Book Review – The Holy Crown of Hungary, Anthony Endrey


This is a nice book for a person who has a deep interest in the nation of Hungary. I fit that bill…..my grandparents on my Father’s side were immigrants in the early part of the 20th century. The family story is that they met on the boat coming here, settled in Cleveland, married and moved to West Virginia where grandfather could enter the coal mining business. Sounds good to me! I also collect the stamps of Hungary.

The book was written before the Crown was returned after the fall of the Soviet Union so it is incomplete in that sense.

The strength of the book is the detailed historical story of the Crown and how it came to mean so much to the people of Hungary. The history is informative and well written. Enjoyed it.

What was quite surprising about the book was the degree to which the Hungarians have a long history of Democratic institutions. This part of the Hungarian heritage goes back to the original Hun tribes and the way that they chose their leaders. There is something in the tradition called the “Treaty of Blood” that I find myself in great sympathy with: when they elected a king, they mingled their blood in a cup and all drank from it to confirm their allegiance. Long before other peoples, they had something of a representative democracy, something that they held onto thru all the crises and disasters. The tradition of a parliament goes a long time back….rather amazing to me. In 1524, these words were spoken and written by the great lawyer Stephen Werboczy:

“I am obliged to dispense justice to every man without personal favour and cannot deny it to any one who seeks it from me, even if he be a Jew or a Gipsy, so long as he is one of the subjects of the Holy Crown of the Kingdom.”

The Crown, bestowed upon the King Saint Stephen by the Pope in the year 1000 became the spiritual heart of the nation. The king was the head and the people became the body and they were all subject to the Holy Crown. In all the annals of peoples on the Earth, there is no comparable relationship between a people and the crown.

Speaking of the First World War, the author writes: “It is a sad commentary on the events of those days that Hungarian troops stood everywhere on enemy territory and yet they lost the war.” This has special meaning in my life.

There was a time that I desperately needed to know how an honorable people dealt with the defeat of their soldiers in war.
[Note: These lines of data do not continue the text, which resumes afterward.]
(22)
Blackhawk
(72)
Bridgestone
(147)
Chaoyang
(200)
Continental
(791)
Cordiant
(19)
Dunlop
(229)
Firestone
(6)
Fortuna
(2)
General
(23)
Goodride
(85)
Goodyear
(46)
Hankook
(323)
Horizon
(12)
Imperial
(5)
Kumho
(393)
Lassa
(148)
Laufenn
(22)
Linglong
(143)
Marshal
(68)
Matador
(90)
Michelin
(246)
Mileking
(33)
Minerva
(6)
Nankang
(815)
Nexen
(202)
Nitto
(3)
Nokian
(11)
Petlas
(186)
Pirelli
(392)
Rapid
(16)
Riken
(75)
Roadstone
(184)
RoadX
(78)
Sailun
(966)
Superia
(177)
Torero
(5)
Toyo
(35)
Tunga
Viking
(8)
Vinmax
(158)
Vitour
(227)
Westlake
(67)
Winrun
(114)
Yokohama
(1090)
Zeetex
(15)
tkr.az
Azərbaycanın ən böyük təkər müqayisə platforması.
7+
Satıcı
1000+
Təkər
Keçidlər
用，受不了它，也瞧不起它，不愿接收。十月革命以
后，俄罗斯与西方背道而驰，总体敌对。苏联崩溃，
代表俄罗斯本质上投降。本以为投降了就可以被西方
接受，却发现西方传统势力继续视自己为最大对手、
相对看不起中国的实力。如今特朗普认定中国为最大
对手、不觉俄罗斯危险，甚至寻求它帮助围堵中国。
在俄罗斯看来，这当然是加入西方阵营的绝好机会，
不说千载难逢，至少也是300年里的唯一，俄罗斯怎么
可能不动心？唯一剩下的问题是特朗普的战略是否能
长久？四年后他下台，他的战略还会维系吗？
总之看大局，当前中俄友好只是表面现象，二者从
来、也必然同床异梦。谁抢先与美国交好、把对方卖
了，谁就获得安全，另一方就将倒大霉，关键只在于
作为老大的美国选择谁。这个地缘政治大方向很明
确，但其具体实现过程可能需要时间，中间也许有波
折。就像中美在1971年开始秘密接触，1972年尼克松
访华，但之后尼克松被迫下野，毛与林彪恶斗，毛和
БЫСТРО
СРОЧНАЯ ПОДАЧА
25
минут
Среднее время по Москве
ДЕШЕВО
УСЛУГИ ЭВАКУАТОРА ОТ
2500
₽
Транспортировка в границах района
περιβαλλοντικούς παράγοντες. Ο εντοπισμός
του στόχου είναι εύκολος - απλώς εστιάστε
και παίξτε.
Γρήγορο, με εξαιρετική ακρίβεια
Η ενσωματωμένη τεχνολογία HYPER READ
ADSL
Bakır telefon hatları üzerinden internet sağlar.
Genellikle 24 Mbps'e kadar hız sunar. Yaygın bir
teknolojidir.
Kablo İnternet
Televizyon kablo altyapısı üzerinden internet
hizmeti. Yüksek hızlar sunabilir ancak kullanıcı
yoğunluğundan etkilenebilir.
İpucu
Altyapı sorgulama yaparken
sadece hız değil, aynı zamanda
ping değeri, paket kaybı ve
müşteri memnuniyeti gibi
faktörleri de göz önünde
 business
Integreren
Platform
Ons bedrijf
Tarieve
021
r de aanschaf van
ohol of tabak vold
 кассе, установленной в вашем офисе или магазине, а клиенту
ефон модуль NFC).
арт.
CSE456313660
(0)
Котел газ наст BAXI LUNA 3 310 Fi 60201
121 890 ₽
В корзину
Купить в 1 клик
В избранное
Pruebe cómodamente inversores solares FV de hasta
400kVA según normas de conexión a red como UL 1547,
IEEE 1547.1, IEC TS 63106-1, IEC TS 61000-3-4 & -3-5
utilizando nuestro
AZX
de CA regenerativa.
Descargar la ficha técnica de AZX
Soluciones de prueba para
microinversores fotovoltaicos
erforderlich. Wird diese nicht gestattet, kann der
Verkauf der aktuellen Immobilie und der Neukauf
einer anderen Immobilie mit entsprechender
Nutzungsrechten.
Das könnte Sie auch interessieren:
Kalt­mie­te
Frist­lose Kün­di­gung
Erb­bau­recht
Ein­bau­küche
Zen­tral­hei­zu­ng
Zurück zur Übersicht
The United States in 1969 was not an honorable nation. Some of its citizens spat on me while I was in uniform. My mind turned to the nations who had lost wars in the past and by some miracle, I found these stamps in my collection….they are classified as “semi-postal” issues, which means that a part of the proceeds went to benefit the returning soldiers. Study them well…..this is not the America I returned to.

These are stamps produced by a people who understood….who respected….who loved. I shed many tears over these stamps.